What we need to find:

A solution with minimal Value.

(In other words, The best solution is a solution which is a cover, contains exactly k blue vertices and the number of vertices in the set is minimal.)


I need to define a typical sub-problem. (Like, if i know what is the value solution of a sub tree I can use it to find my value solution to the problem.)

and suggest a formula to solve it.


Solution

  • To me, looks like you are on the right track! Still, I think you will have to use an additional parameter to tell us how far is any picked vertex from the current subtree's root. For example, it can be just the indication whether we pick the current vertex, as below.

    Let fun (v, b, p) be the optimal size for subtree with root v such that, in this subtree, we pick exactly b blue vertices, and p = 1 if we pick vertex v or p = 0 if we don't.

    The answer is the minimum of fun (r, k, 0) and fun (r, k, 1): we want the answer for the full tree (v = r), with exactly k vertices covered in blue (b = k), and we can either pick or not pick the root.

    Now, how do we calculate this?

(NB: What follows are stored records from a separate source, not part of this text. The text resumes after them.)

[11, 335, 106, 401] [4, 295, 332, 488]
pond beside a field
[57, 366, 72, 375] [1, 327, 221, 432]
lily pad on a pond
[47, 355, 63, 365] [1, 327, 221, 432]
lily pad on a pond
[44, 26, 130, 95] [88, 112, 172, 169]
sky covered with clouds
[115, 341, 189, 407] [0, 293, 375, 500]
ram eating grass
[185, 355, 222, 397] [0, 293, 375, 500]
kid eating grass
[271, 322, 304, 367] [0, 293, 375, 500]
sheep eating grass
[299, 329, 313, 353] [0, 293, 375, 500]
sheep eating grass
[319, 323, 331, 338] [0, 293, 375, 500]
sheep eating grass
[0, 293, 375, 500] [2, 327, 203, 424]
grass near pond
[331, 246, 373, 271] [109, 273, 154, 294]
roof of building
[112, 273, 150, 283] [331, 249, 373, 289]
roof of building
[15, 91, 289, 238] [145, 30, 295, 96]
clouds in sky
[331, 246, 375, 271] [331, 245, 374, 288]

For the leaves, fun (v, 0, 0) is 0 and fun (v, t, 1) is 1, where t tells us whether vertex v is blue (1 if yes, 0 if no). All other combinations are invalid, and we can simulate it by saying the respective values are positive infinities: for example, for a leaf vertex v, the value fun (v, 3, 1) = +infinity. In the implementation, the infinity can be just any value greater than any possible answer.

    For all internal vertices, let v be the current vertex and u and w be its children. We have two options: to pick or not to pick the vertex v.

    Suppose we pick it. Then the value we get for f (v, b, 1) is 1 (the picked vertex v) plus the minimum of fun (u, x, q) + fun (w, y, r) such that x + y is either b if the vertex v is black or b - 1 if it is blue, and q and r can be arbitrary: if we picked the vertex v, the edges v--u and v--w are already covered by our vertex cover.

    Now let us not pick the vertex v. Then the value we get for f (v, b, 0) is just the minimum of fun (u, x, 1) + fun (w, y, 1) such that x + y = b: if we did not pick the vertex v, the edges v--u and v--w have to be covered by u and w.